Maximum Deflection of a Cantilever
The maximum deflection of a cantilever beam occurs at the free end of the beam when subjected to a load. The deflection can be calculated using the principles of mechanics and beam theory.

Flexural Rigidity (EI)
Flexural rigidity (EI) is a property of a beam that represents its resistance to bending. It is the product of the Young's modulus (E) and the moment of inertia (I) of the beam's cross-sectional area. The flexural rigidity determines how much a beam will deflect under a given load.

Calculation of Maximum Deflection
To calculate the maximum deflection of a cantilever beam, we can use the formula:

δ = (WL^3) / (3EI)

Where:
δ = Maximum deflection
W = Applied load at the free end of the cantilever
L = Length of the cantilever
E = Young's modulus of the material
I = Moment of inertia of the cross-sectional area

Explanation of the Formula
The formula for maximum deflection of a cantilever beam is derived from the differential equation of beam bending. It takes into account the applied load, length of the beam, flexural rigidity, and the mechanical properties of the material.

The factor of (WL^3) in the numerator represents the applied load multiplied by the cube of the length of the cantilever. This factor indicates that the deflection is directly proportional to the cube of the length and the applied load.

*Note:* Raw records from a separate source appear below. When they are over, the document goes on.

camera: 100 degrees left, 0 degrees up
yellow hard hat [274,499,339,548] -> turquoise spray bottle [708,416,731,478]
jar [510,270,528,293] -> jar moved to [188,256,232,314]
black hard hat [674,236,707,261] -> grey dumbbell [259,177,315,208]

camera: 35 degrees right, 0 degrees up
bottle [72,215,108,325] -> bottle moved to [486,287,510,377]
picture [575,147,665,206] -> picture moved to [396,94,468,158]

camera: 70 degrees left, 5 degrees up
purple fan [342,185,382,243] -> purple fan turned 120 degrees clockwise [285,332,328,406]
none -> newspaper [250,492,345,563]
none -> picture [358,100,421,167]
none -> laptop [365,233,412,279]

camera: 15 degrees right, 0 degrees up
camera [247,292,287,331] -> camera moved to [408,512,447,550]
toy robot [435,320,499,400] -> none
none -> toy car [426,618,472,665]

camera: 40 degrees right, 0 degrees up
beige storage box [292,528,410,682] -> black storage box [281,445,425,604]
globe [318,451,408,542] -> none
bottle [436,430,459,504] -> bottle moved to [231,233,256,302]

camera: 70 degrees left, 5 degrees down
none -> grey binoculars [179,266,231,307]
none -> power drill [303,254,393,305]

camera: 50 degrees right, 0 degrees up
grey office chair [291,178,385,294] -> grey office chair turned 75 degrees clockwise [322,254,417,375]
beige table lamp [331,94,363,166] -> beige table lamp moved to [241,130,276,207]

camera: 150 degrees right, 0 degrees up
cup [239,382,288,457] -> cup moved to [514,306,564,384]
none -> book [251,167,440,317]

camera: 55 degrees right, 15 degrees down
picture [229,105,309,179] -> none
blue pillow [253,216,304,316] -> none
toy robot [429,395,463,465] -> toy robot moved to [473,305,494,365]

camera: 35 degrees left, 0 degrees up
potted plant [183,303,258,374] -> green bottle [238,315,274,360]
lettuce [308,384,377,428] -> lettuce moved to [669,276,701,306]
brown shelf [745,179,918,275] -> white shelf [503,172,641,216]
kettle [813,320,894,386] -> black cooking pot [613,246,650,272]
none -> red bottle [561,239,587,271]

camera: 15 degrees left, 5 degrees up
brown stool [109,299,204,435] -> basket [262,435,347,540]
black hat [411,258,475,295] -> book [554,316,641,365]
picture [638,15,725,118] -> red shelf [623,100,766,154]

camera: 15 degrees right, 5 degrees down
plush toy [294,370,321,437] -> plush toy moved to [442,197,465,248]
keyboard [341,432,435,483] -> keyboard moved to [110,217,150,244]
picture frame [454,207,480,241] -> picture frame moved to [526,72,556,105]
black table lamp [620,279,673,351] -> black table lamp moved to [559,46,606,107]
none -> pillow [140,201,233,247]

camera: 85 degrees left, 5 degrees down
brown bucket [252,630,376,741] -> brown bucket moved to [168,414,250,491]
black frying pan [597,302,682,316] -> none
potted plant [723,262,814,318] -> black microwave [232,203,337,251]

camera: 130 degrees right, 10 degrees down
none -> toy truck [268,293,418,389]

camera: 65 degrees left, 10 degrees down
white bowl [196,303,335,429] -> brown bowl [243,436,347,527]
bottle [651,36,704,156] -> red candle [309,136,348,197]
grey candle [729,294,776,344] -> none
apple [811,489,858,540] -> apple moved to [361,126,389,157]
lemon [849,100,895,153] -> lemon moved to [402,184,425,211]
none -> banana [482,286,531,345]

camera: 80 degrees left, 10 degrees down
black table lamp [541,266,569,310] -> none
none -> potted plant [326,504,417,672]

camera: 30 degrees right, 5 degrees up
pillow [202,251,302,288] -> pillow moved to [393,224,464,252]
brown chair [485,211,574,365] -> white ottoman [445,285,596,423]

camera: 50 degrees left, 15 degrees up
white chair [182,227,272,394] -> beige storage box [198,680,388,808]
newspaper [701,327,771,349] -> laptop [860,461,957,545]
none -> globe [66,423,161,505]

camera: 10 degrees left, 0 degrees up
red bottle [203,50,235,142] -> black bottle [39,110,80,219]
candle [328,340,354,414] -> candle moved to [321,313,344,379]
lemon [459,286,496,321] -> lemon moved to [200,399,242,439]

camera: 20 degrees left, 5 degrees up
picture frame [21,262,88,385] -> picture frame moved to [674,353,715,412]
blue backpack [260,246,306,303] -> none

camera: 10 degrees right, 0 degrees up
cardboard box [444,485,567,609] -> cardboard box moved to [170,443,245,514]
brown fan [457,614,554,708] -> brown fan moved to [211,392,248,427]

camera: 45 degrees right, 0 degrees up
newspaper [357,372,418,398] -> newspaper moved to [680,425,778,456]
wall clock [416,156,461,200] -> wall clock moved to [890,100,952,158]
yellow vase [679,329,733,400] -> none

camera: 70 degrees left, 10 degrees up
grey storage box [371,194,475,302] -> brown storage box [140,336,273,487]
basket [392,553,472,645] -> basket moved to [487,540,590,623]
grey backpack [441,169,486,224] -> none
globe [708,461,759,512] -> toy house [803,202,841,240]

The factor of 3EI in the denominator represents the flexural rigidity of the beam. It indicates that the deflection is inversely proportional to the flexural rigidity. A higher flexural rigidity will result in a smaller deflection.

Conclusion
In conclusion, the correct formula for the maximum deflection of a cantilever beam under a load W at the free end is δ = (WL^3) / (3EI). This formula takes into account the length of the cantilever, applied load, and the flexural rigidity of the beam. By calculating the maximum deflection, engineers can ensure that the beam will not exceed its allowable limits and maintain structural integrity.